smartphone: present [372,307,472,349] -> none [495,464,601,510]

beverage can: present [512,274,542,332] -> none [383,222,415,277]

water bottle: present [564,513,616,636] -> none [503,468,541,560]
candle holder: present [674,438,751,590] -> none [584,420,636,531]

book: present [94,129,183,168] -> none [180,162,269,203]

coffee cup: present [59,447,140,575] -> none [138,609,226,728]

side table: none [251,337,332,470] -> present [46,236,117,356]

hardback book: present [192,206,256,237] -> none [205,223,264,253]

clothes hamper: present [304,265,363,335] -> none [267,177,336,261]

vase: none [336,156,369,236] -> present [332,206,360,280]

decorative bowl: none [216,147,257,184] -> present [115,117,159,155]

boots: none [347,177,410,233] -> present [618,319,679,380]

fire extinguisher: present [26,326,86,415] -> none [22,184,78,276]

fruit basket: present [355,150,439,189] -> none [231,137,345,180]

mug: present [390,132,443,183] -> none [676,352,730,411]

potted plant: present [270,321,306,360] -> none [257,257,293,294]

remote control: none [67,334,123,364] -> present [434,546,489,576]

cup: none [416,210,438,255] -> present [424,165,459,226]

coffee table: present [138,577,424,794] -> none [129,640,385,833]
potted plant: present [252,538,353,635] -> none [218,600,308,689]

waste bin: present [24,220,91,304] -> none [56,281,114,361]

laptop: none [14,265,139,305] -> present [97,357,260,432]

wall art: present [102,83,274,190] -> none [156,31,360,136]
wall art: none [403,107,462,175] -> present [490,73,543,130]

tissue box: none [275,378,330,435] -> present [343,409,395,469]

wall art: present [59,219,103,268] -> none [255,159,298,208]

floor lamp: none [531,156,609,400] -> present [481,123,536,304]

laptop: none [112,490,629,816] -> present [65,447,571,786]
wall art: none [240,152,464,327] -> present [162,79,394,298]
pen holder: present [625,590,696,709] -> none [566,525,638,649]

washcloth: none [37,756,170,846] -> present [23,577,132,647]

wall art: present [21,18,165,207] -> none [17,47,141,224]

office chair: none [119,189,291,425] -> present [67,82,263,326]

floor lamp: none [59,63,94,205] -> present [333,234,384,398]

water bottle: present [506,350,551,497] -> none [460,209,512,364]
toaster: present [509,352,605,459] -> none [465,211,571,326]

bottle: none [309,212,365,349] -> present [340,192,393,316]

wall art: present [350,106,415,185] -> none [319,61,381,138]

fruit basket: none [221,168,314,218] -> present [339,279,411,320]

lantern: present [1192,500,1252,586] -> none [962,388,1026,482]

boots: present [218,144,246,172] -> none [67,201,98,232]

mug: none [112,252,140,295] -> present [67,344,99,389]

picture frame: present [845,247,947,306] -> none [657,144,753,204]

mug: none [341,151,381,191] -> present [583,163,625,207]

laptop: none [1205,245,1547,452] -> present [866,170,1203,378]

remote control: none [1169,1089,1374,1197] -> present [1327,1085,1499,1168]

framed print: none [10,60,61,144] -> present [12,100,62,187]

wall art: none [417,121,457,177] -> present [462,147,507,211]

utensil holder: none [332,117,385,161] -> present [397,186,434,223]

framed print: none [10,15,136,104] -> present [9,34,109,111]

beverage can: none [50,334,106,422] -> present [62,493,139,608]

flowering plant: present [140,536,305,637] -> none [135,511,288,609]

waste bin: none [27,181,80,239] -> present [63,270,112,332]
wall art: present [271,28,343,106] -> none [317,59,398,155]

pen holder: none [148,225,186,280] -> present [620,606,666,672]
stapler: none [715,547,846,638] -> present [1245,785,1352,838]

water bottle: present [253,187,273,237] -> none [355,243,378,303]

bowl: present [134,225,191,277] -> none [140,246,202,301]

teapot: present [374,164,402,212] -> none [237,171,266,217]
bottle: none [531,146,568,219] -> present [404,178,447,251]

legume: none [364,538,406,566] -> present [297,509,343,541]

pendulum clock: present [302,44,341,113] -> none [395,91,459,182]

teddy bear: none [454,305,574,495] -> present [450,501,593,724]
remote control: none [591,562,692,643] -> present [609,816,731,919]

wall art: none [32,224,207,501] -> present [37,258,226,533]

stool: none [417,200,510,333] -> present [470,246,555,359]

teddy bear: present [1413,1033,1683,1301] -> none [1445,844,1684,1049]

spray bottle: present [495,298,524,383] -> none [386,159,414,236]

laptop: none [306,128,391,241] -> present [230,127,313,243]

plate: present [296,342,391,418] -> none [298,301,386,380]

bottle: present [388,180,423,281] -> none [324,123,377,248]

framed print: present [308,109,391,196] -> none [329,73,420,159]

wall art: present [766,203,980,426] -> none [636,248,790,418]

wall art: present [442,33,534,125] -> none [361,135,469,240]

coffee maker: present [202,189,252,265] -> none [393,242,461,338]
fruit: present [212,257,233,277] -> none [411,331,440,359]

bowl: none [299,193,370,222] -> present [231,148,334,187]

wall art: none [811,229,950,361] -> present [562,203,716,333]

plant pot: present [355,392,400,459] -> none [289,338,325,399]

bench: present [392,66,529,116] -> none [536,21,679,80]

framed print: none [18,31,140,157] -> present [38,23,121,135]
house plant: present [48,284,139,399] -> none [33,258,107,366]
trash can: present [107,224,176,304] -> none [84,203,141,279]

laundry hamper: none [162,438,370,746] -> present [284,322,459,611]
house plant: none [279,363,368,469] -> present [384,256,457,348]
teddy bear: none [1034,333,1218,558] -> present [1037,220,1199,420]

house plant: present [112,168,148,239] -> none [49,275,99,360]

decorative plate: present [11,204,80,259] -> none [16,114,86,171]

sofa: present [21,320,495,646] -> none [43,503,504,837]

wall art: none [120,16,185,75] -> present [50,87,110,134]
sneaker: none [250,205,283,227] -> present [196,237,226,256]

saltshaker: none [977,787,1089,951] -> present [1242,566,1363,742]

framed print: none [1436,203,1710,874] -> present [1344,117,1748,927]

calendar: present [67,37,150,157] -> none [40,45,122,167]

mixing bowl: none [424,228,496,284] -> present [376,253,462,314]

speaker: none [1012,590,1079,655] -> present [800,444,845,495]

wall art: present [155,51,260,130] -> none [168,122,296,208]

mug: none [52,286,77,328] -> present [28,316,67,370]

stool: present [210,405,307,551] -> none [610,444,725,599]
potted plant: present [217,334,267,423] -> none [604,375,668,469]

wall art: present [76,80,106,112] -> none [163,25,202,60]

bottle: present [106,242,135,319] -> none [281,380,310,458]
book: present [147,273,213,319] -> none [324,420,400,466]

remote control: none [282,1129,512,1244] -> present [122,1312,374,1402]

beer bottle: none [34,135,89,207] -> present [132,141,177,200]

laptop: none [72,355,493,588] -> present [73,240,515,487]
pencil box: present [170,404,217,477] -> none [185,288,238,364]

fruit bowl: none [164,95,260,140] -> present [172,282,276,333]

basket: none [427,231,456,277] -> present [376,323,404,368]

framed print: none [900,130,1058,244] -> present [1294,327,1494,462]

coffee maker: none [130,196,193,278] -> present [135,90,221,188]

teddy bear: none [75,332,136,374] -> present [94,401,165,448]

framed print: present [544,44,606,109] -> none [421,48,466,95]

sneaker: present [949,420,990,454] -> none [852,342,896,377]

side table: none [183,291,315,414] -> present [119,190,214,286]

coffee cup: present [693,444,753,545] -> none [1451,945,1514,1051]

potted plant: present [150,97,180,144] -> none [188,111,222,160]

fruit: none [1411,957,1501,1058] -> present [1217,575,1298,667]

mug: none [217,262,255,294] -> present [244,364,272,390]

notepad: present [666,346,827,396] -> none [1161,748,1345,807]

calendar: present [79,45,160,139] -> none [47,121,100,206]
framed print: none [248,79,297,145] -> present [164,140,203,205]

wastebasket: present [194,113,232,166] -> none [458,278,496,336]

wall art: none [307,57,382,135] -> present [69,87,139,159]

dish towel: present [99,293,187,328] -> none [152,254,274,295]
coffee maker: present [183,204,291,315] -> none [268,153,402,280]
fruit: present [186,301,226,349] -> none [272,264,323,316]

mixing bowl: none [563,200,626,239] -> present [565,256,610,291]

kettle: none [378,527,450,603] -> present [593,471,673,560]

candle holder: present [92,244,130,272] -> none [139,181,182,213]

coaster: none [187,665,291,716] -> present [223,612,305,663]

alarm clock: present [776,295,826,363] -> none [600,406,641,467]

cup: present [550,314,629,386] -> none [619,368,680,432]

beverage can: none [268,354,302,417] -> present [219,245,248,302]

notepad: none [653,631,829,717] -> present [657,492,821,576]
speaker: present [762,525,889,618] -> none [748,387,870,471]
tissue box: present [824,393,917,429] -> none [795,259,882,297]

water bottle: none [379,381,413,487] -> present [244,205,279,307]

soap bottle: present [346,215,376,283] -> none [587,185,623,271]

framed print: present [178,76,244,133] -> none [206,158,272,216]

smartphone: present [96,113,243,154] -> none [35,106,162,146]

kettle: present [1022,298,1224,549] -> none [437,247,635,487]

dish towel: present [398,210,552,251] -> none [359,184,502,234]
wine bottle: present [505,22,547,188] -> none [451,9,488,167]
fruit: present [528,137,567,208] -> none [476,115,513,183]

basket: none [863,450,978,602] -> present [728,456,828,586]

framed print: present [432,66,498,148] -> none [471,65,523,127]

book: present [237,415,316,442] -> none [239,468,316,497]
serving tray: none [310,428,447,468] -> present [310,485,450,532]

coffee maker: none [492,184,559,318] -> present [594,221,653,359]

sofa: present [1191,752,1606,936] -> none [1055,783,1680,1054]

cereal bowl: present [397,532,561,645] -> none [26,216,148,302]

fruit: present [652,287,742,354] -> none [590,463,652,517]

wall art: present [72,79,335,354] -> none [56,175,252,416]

◆ WORK ORDER
Find the line with "framed print: none [10,60,61,144]" in the material above. Reproduce it and each line after it up to and including the line with "bottle: present [388,180,423,281]".

◆ EXERCISE ANSWER
framed print: none [10,60,61,144] -> present [12,100,62,187]

wall art: none [417,121,457,177] -> present [462,147,507,211]

utensil holder: none [332,117,385,161] -> present [397,186,434,223]

framed print: none [10,15,136,104] -> present [9,34,109,111]

beverage can: none [50,334,106,422] -> present [62,493,139,608]

flowering plant: present [140,536,305,637] -> none [135,511,288,609]

waste bin: none [27,181,80,239] -> present [63,270,112,332]
wall art: present [271,28,343,106] -> none [317,59,398,155]

pen holder: none [148,225,186,280] -> present [620,606,666,672]
stapler: none [715,547,846,638] -> present [1245,785,1352,838]

water bottle: present [253,187,273,237] -> none [355,243,378,303]

bowl: present [134,225,191,277] -> none [140,246,202,301]

teapot: present [374,164,402,212] -> none [237,171,266,217]
bottle: none [531,146,568,219] -> present [404,178,447,251]

legume: none [364,538,406,566] -> present [297,509,343,541]

pendulum clock: present [302,44,341,113] -> none [395,91,459,182]

teddy bear: none [454,305,574,495] -> present [450,501,593,724]
remote control: none [591,562,692,643] -> present [609,816,731,919]

wall art: none [32,224,207,501] -> present [37,258,226,533]

stool: none [417,200,510,333] -> present [470,246,555,359]

teddy bear: present [1413,1033,1683,1301] -> none [1445,844,1684,1049]

spray bottle: present [495,298,524,383] -> none [386,159,414,236]

laptop: none [306,128,391,241] -> present [230,127,313,243]

plate: present [296,342,391,418] -> none [298,301,386,380]

bottle: present [388,180,423,281] -> none [324,123,377,248]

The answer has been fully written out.